By taking such drastic action earlier today, Russia’s central bank may have given markets a reason to panic further. Even after the interest rate hike, it will leave Russia facing a stark choice. It must either let the rouble continue to fall in open trading (a fate for many leading oil-exporting countries, including Norway, which may benefit the Norwegian push to curb inflation) or introduce strict currency controls that would be difficult to maintain and discourage investment. The former route wouldn’t necessarily be catastrophic, because of Russia’s ample foreign currency reserves. But it would nevertheless increase the price of imports at a time when Russia’s economy is already starting to feel the sting of tanking oil prices, which have dropped from over $100 a barrel in July to nearly $60 today. That’s well-below the ‘break-even’ price that Russia will otherwise require next year (around $105) to balance its budget, which derives around half of its revenue from oil and natural gas proceeds. At current oil prices, which may fall further, Russia should expect a 2% GDP contraction next year. Today’s events follow a decision earlier this week to cancel a proposed ‘South Stream’ gas pipeline through Bulgaria and southern Europe that EU officials opposed and that became a key issue in Bulgarian national elections two months ago.

kudrinPhoto credit to RIA Novosti / Kirill Kallinikov.

Increasingly, Alexei Kudrin (pictured above), Russia’s finance minister between 2000 and 2011, has taken a critical line with respect to Moscow’s current economic policy. Medvedev essentially fired the globally respected Kudrin three years ago when, despite the 2008-09 global financial crisis, oil prices had largely recovered, stabilizing Russia’s public finances.  Kudrin recently criticized Putin’s increasingly populist and conservative approach to politics, and he argues that Russia should focus on more liberal political and civil rights, lower taxes, deregulation, and a turn away from exports to the West in favor of exploration of Arctic and far eastern resources.

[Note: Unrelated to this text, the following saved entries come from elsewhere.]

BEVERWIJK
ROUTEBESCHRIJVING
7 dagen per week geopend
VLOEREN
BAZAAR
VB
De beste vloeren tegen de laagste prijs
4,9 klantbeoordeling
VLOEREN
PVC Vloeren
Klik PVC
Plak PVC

In recent months, Kudrin has stoked speculation that he could return to government, and his return as finance minister would go a long way to reassuring financial markets. But it would also signal that Putin intends to roll back his increasingly authoritarian and nationalist edge. That, in turn, could fatally weaken Putin and embolden his critics, paving the way for the kind of widespread popular protests that followed the flawed December 2011 parliamentary elections.

But if the Putin theorem translates to an inverse relationship between economic growth and nationalist aggression, it means that Kudrin will remain on the sidelines, and Ukraine and the ‘near-abroad’ could face even more geopolitical instability in 2015.

One thought on “Why the West shouldn’t root for Russia’s rouble freefall”

  1. I don’t think Russia’s aggression is rising as Russia’s economy deteriorates. To the contrary, Russia’s aggression against both Georgia and Ukraine coincide with peaks in oil prices.